> _JOB_
Write the next part of the mailing-list message about spam and the Debian lists, starting after its final line.

> _SOURCE DOCUMENT_
_ _ _ _
Re: [Fwd: Problems contacting the debian people .... (was: new configuration to avoid spam at the lists)]
On the original problem, I see now that
a good place to refer people wanting to antispam archives.
I'm not sure why I didn't see it before. Must be blind.
I probably should add my reasoning (debian lists have other
archives and there are probably collector-bots subscribed too).
Pascal Hakim <firstname.lastname@example.org> wrote:
> I try very hard to reply to all (valid) emails sent to
> email@example.com as well as firstname.lastname@example.org. It's
> becoming more and more apparent that I'm missing some of the queries
> that are addressed there. I'm guessing some of those emails are managing
> to hit both mine and Cord's spam filters, or arriving when both of us
> are busy for a couple of days.
Do you review all listmaster@ mail (that is, a spam filter doesn't
delete it, just tags it)?
_ _ _ _
> _EXTRACTED INFORMATION_
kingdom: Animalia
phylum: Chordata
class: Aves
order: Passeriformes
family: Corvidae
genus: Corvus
_ _ _ _
> _EXPECTED OUTPUT_
I encourage people who use spam filters on official task addresses
to set up some sort of record of what got trapped. I see you already
have a http://people.debian.org/~pasc/dda-feb.mbox for one time.
> Most requests are still taken care of however; you'll only hear about
> those that are not taken care of.
Indeed. That is the nature of these things.
> Would a Debian Enquiry Response Team help? I'm not sure... Judging by
> the burnout we get in those sort of positions, I'm not sure that it
> would be that useful once the people silly enough to help have burnt out
It looks rather like delegates are silently failing to
answer email anyway. Maybe the DPL team will consider doing
some "mystery shopper" tests of any delegates they've not
heard from yet?
> : I have to admit that I don't reply to people asking for messages to
> be removed and/or altered on the listarchives. While the current stated
> list archives policy is "we don't do that, ever", I don't quite agree
> with that. There's no real concensus on changing that policy, and I'm
> not willing to cause a "Problems with Mr Hakim" thread on debian-devel
> just quite yet.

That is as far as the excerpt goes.